Dr. Klein agreed, noting it is likely safe because “this is a naturally occurring compound. It says it already exists in your body.”
“I think we don’t have long-term data,” he nevertheless cautioned, “and that would need to be monitored carefully. But I don’t think you should wait for those data to come back to prevent prescribing it because it would be 10 years before you can get all that data.”
While the value of semaglutide for an individual is a judgment call only their physician can make, Dr. Klein suggested: “If you want to reduce the risk of diabetes, it should be limited to those with prediabetes because those are the people at high risk.”

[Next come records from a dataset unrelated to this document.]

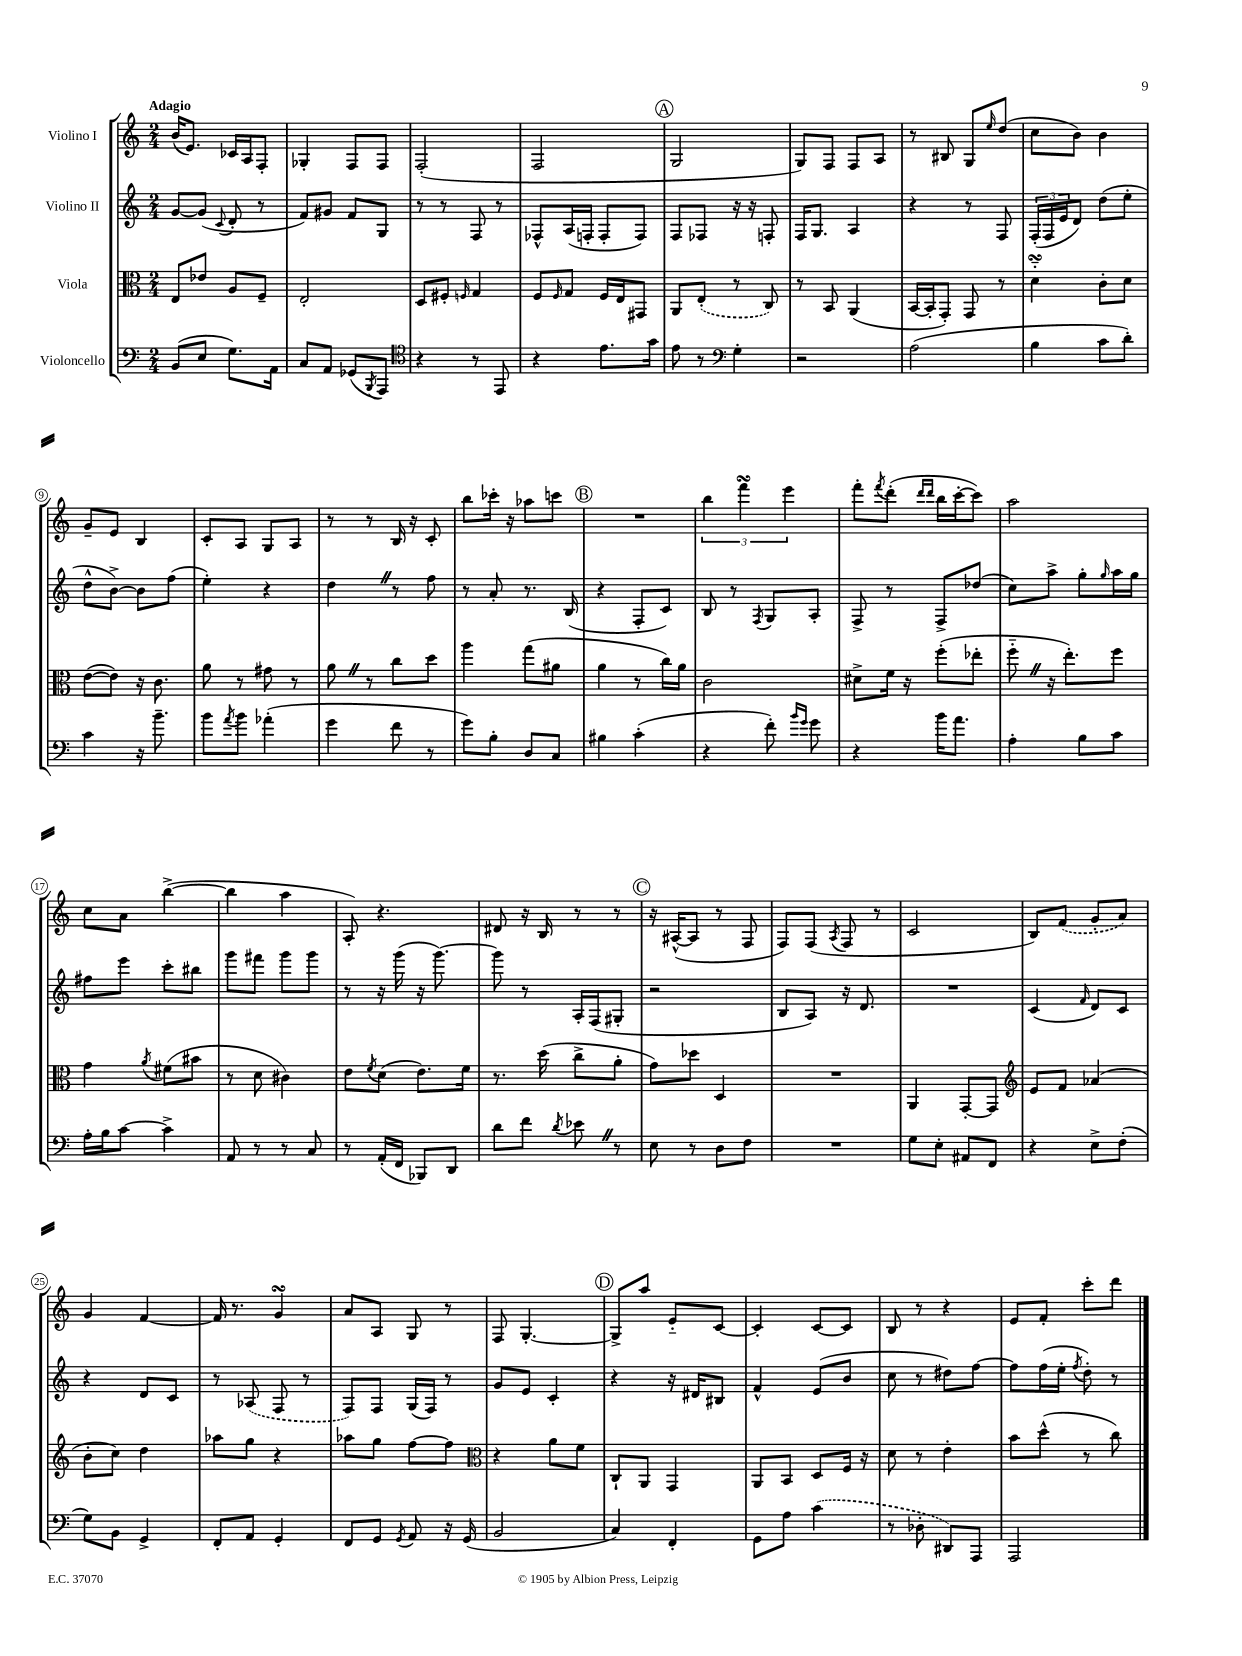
<<
\new StaffGroup <<
\new Staff = "s0" \with { instrumentName = "Violino I" } {
    \clef treble \key c \major \numericTimeSignature \time 2/4 \tempo "Adagio"
    b'16( e'8.) ces'16 a16 f8-. |
    ges4-. f8 f8 |
    f2-.( |
    f2 |
    \mark \markup { \circle "A" } g2 |
    g8) f8 f8 a8 |
    r8 bis8 g8 \grace { e''16 } d''8( |
    c''8 b'8) b'4 |
    g'8-- e'8 b4 |
    c'8-. a8 g8 a8 |
    r8 r8 b16 r16 c'8-. |
    b''8 ces'''16-. r16 aes''8 c'''8 |
    \mark \markup { \circle "B" } R2 |
    \tuplet 3/2 { b''4 f'''4\turn e'''4 } |
    f'''8-. \acciaccatura { f'''8 } d'''8-.( \grace { d'''16 d'''16 } b''16 c'''16~-. c'''8) |
    a''2 |
    c''8 a'8 b''4~->( |
    b''4 a''4 |
    a8-.) r4. |
    dis'8 r16 b16 r8 r8 |
    \mark \markup { \circle "C" } r16 ais16~-^( ais8 r8 f8 |
    f8) f8( \acciaccatura { a8 } f8 r8 |
    c'2 |
    b8) \once \slurDashed f'8( g'8-. a'8) |
    g'4 f'4~ |
    f'16 r8. g'4\turn |
    a'8 a8 g8 r8 |
    f8 g4.~-. |
    \mark \markup { \circle "D" } g8-> a''8 e'8-_ c'8~ |
    c'4-. c'8~ c'8 |
    b8 r8 r4 |
    e'8 f'8-. c'''8-. d'''8 \bar "|." |
}
\new Staff = "s1" \with { instrumentName = "Violino II" } {
    \clef treble \key c \major \numericTimeSignature \time 2/4
    g'8~ g'8( \appoggiatura { c'8 } d'8-. r8 |
    f'8) gis'8 f'8 g8 |
    r8 r8 f8 r8 |
    fes8-^ a16( f16-. f8-. f8) |
    \mark \markup { \circle "A" } f8 fes8 r16 r16 f8-. |
    f16 g8. a4 |
    r4 r8 f8 |
    \tuplet 3/2 { f16-.( f16 e'16 } d'8) d''8( e''8-. |
    d''8-^ b'8~->) b'8 f''8( |
    e''4-.) r4 |
    d''4 \once \override BreathingSign.text = \markup { \musicglyph "scripts.caesura.straight" } \breathe r8 f''8 |
    r8 a'8-. r8. b16( |
    \mark \markup { \circle "B" } r4 f8-. c'8) |
    b8 r8 \acciaccatura { f8 } g8 a8-. |
    f8-> r8 f8-> des''8( |
    c''8) a''8-> g''8-. \grace { g''16 } a''16 g''16 |
    fis''8 e'''8 c'''8-. bis''8 |
    g'''8 fis'''8 g'''8 g'''8 |
    r8 r16 g'''16( r16 g'''8.~) |
    g'''8 r8 a16-. f16( gis8-. |
    \mark \markup { \circle "C" } r2 |
    b8 a8) r16 d'8. |
    R2 |
    c'4( \grace { f'16 } d'8) c'8 |
    r4 d'8 c'8 |
    r8 \once \slurDashed aes8( f8 r8 |
    f8) f8 g16( f16) r8 |
    g'8 e'8 c'4-. |
    \mark \markup { \circle "D" } r4 r16 dis'16 bis8 |
    f'4-^ e'8( b'8 |
    c''8 r8 dis''8) f''8~ |
    f''8 f''16( e''16-. \acciaccatura { f''8 } d''8-.) r8 \bar "|." |
}
\new Staff = "s2" \with { instrumentName = "Viola" } {
    \clef alto \key c \major \numericTimeSignature \time 2/4
    e8 ees'8 a8 f8-- |
    e2-. |
    d8 fis8-. \grace { f16 } g4 |
    f8 \grace { f16 } g8 f16 e16 gis,8 |
    \mark \markup { \circle "A" } a,8 \once \slurDashed e8-.( r8 c8) |
    r8 b,8 a,4( |
    b,16~ b,16-. g,8-.) g,8 r8 |
    d'4-_\turn c'8-. d'8 |
    e'8~( e'8) r16 c'8. |
    a'8 r8 gis'8 r8 |
    a'8 \once \override BreathingSign.text = \markup { \musicglyph "scripts.caesura.straight" } \breathe r8 c''8 d''8 |
    a''4 g''8( ais'8 |
    \mark \markup { \circle "B" } a'4 r8 c''16) a'16 |
    c'2 |
    dis'8-> f'16 r16 f''8-.( ees''8-. |
    f''8-_ \once \override BreathingSign.text = \markup { \musicglyph "scripts.caesura.straight" } \breathe r16 e''8.-.) f''8 |
    g'4 \acciaccatura { a'8 } fis'8( bis'8 |
    r8 d'8 cis'4) |
    e'8 \acciaccatura { f'8 } d'8( e'8.) f'16 |
    r8. d''16( c''8-> a'8-. |
    \mark \markup { \circle "C" } g'8) des''8 d4 |
    R2 |
    a,4 g,8~-. g,8 |
    \clef treble e'8 f'8 aes'4( |
    b'8-. c''8) d''4 |
    aes''8 g''8 r4 |
    aes''8 g''8 f''8~ f''8 |
    \clef alto r4 a'8 f'8 |
    \mark \markup { \circle "D" } c8-! a,8 g,4 |
    a,8 b,8 d8 f16 r16 |
    d'8 r8 e'4-. |
    b'8 d''8-^( r8 c''8) \bar "|." |
}
\new Staff = "s3" \with { instrumentName = "Violoncello" } {
    \clef bass \key c \major \numericTimeSignature \time 2/4
    b,8( e8 g8.) a,16 |
    c8 a,8 ges,8( \acciaccatura { b,,8 } a,,8) |
    \clef tenor r4 r8 e,8 |
    r4 e'8. g'16 |
    \mark \markup { \circle "A" } e'8 r8 \clef bass g4-. |
    r2 |
    a2( |
    b4 c'8 d'8-.) |
    c'4 r16 b'8.-- |
    b'8 \acciaccatura { a'8 } b'8 aes'4-.( |
    g'4 f'8 r8 |
    g'8) b8-. d8 c8 |
    \mark \markup { \circle "B" } bis4 c'4-.( |
    r4 f'8-.) \grace { b'16 g'16 } g'8 |
    r4 b'16 a'8. |
    a4-. b8 c'8 |
    a16-. b16 c'8~ c'4-> |
    a,8 r8 r8 c8 |
    r8 a,16-.( f,16 bes,,8) d,8 |
    d'8 f'8 \acciaccatura { d'8 } ees'8 \once \override BreathingSign.text = \markup { \musicglyph "scripts.caesura.straight" } \breathe r8 |
    \mark \markup { \circle "C" } e8 r8 d8 f8 |
    R2 |
    g8 e8-. ais,8 f,8 |
    r4 e8-> f8-.( |
    g8) b,8 g,4-> |
    f,8-. a,8 g,4-. |
    f,8 g,8 \acciaccatura { g,8 } a,8 r16 g,16( |
    b,2 |
    \mark \markup { \circle "D" } c4) f,4-. |
    g,8 a8 \once \slurDashed c'4( |
    r8 des8-. dis,8) a,,8 |
    a,,2 \bar "|." |
}
>>
>>
\layout { \context { \Score \override BarNumber.stencil = #(make-stencil-circler 0.1 0.3 ly:text-interface::print) } }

Dr. Klein described such people as having “evidence of abnormal blood lipids, blood pressure, abnormal glucose tolerance tests, for example, or a little bit high fasting glucose.”
Dr. Garvey made the case for prescribing semaglutide to individuals who are obese but do not show signs of being at risk for diabetes.
“I kind of speak about the complications [of obesity] in two ways. One is cardiometabolic. The other one is biomechanical. Complications are due to carrying around a heavy body mass over a longer period of time, like sleep apnea, like osteoarthritis, gastroesophageal reflux, urinary incontinence, immobility, issues that kind of deal with quality of life,” he said.
Dr. Garvey said “[a]ll of those are reasons to treat someone as well.”
Semaglutide’s pricing may be an issue for some patients, and it is not clear the extent to which employers or insurance companies will embrace funding its use.
Dr. Garvey noted: “Obesity affects one-third of Americans. And if you include overweight, it’s two-thirds of Americans. You can’t take a medication like semaglutide and treat two-thirds of our society.”
The latest data from the
Still, he said, “we’re paying for the complications of obesity now. So, there’s health economic analysis you could do to say, ‘well, is it cheaper to treat the disease and prevent the complications?'”
This is the reason behind the development of CMDS, “to kind of help payers and providers, and healthcare systems, to be more comfortable with the rational use of the medication,” Dr. Garvey explained.
Dr. Garvey also said a reluctance to pay for obesity treatment “reflects a bias against obesity. You know, a lot of healthcare professionals even, like, in lay society, think that obesity is a lifestyle choice and not a disease.”
Dr. Klein said that it was becoming more “abnormal” to see lean North Americans, and “normal to be overweight and obese.”
“You know, the buck does stop with the person eating the food, but it’s difficult to do that,” admitted Dr. Klein.
“This is due to this interaction between our genes that drive us to like food, want food, eat food, as well as want to not become a very low body weight to die from starvation, all mixed together with our environment.” Dr. Klein cited “all these factors around us 24/7 that are driving you to eat more calories than you burn up.”
“Take someone who’s skinny, who’s lean,” said Dr. Klein, “and ask them to cut their calories in half, which is what we do to [people with obesity], and see how long they can last doing that.”